The message out of a conference call Prosus financial director Basil Sgourdos had with Just Eat shareholders, share analysts and investors was that Prosus has a better offer for Just Eat and is a stronger business partner going forward than the partner its board of directors has set its heart on.
Prosus launched a late cash offer — directly to minority shareholders of Just Eat — in the final stages of a transaction that would see Just Eat and Takeaway.com merge to form a huge internet food delivery business delivering prepared meals to the value of more than £3-billion from more than 78 000 restaurants to consumers all over Europe.
The owners of the enabling Internet and smartphone application as well as delivery service for the takeaway meals are set to achieve revenues of more than €1.2-billion/year if the merger between Just Eat and Takeaway.com is consummated.
As an aside, it makes no sense to translate the pound sterling and euro amounts to rand as the numbers are simply too big to comprehend. The same goes when discussing the balance sheets of any of the parties involved in the proposed transaction.
Sgourdos might be right in his analysis that Prosus would make a better partner to Just Eat. It is a huge group with more than US$9-billion worth in cash and short-term assets and earning several billion in revenue per year. Its big long-term asset, its holding in the Chinese Tencent Internet giant, can readily be milked for a few billion in cash by a quick call to the local stockbroker.
As Sgourdos said in the conference call early on Tuesday: “Prosus keeps on moving forward. We are the world’s leading food delivery business.”
‘Proved our value’
He says that Prosus, through its MIH Food Delivery subsidiary, has demonstrated its ability in the industry. “We have proved our value and strength in partnering with businesses and shown our commitment to make investments as required,” he says.
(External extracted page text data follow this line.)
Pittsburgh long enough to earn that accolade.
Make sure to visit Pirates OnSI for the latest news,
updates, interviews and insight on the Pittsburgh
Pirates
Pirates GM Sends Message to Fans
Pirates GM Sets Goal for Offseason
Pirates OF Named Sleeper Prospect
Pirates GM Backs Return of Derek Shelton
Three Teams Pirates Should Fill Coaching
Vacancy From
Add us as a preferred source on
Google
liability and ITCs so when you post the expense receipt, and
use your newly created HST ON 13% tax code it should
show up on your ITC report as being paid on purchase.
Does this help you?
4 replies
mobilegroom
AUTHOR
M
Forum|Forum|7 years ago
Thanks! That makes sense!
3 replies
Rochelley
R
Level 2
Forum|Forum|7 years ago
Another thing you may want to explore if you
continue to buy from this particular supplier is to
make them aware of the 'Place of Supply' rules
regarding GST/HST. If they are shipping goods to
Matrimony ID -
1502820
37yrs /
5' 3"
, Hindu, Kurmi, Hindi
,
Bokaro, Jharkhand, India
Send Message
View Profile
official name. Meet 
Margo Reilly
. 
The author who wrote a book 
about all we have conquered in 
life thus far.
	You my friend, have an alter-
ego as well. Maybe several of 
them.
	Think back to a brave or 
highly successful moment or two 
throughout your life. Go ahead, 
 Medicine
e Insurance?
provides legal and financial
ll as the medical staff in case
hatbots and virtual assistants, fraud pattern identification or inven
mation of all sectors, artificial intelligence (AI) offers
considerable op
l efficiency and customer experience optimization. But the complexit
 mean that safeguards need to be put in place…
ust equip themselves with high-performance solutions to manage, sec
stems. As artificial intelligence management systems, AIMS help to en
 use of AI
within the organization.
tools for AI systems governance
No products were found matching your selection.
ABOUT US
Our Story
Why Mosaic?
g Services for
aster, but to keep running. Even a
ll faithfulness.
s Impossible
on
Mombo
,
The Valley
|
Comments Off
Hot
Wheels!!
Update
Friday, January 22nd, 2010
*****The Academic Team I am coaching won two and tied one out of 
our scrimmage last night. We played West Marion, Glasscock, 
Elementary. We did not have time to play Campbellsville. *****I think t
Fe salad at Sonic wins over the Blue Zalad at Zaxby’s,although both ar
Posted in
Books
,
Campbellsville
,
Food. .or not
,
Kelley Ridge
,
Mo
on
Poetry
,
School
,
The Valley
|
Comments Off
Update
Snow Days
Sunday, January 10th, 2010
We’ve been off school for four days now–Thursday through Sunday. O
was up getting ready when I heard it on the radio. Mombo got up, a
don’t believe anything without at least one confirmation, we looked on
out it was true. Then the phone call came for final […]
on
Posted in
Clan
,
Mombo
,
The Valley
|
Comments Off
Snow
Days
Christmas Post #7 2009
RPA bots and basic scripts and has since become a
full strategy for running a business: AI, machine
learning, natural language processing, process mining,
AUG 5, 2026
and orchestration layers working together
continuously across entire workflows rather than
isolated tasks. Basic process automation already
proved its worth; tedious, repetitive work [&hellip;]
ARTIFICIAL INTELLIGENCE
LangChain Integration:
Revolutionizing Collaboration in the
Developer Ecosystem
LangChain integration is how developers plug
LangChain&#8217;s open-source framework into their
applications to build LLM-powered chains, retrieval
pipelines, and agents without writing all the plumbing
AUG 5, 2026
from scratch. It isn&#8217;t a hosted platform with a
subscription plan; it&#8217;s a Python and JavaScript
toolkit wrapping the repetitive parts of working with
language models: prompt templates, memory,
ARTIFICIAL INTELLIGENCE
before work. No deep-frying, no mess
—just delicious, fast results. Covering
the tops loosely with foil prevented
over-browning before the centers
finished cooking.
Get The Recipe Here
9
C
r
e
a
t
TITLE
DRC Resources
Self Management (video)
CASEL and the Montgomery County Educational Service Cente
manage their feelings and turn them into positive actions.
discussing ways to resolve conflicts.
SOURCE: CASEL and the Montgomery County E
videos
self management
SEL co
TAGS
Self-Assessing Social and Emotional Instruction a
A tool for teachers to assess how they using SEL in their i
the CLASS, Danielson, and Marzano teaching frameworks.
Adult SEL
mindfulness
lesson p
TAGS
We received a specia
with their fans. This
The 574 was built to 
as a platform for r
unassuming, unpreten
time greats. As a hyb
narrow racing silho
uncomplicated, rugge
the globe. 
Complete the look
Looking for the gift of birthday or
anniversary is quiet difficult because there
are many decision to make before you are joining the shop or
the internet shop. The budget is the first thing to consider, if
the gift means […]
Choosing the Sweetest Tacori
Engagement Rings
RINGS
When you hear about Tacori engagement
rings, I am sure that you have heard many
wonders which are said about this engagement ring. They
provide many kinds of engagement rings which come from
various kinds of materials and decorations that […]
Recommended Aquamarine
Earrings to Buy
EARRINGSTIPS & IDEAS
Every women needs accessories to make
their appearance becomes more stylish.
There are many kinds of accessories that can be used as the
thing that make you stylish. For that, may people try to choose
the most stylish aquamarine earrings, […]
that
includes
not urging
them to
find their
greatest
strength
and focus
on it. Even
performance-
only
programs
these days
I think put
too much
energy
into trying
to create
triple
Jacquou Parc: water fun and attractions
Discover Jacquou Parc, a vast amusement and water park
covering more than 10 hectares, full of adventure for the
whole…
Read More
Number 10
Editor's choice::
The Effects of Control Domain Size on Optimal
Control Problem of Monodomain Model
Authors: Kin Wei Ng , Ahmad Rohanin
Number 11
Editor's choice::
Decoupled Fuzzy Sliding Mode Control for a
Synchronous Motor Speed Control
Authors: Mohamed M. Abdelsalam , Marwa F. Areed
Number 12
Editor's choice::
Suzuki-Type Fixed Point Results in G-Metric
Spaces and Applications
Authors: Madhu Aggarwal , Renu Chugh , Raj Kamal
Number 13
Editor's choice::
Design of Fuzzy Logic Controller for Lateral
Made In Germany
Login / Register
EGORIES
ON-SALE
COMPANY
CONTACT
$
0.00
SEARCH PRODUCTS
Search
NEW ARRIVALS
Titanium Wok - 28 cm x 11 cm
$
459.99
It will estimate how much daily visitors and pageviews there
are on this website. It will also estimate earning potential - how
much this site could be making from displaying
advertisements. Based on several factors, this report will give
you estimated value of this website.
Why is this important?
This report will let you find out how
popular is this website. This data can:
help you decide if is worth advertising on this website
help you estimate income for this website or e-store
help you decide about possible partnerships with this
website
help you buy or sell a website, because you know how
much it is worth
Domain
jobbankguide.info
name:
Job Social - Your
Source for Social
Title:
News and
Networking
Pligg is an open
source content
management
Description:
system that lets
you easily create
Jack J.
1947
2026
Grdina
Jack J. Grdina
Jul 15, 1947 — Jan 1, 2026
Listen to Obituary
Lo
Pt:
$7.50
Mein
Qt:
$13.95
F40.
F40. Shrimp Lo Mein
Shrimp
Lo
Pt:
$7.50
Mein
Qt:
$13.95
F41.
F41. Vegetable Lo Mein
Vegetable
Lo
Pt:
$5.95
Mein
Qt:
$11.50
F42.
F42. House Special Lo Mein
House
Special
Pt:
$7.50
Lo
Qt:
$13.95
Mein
It is also true, as he said, that Prosus has the right technology and innovative spirit to add value to businesses in the Prosus portfolio.
It suffered a loss of €30.9-million in the 2016 financial year, €42-million in the 2017 year and €14-million in the year to December 2018. Just Eat posted a profit of £79.9-million in 2018, indicating that Takeaway.com needs the deal more than Just Eat.
It remains to be seen if the cash offer of £5.94/share to Just Eat shareholders will be successful, even if it represents a premium of 20% over yesterday’s closing price. The offer values Just Eat at £4.9-billion.
The first problem is that Prosus seemed to be a bit late to the party. Takeaway.com and Just Eat announced their proposed transaction at the beginning of August and have already published a schedule of events to finalise it.
Both Takeaway.com and Just Eat have scheduled shareholder meetings to seek ratification of the transaction on 4 December, with final implementation early 2020.
The second and more telling problem is that Prosus seemed to have missed that the Takeaway.com and Just Eat transaction constitutes a reverse takeover of Takeaway.com by the smaller Just Eat.
While both parties describe the transaction as a merger, it is telling that Just Eat is the profitable party, and that Takeaway.com will change its name to Just Eat.
Thus far, the directors of Just Eat have elected to go it alone and grow their business together with Takeaway.com rather than settle for a smaller role as a division within Prosus.
At this stage, anything can happen. It seems unlikely that Prosus will succeed in buying Just Eat outright. The most likely scenario is that it will pick up a significant stake in the new Just Eat and look to grow its shareholding with some joint ventures at operational level.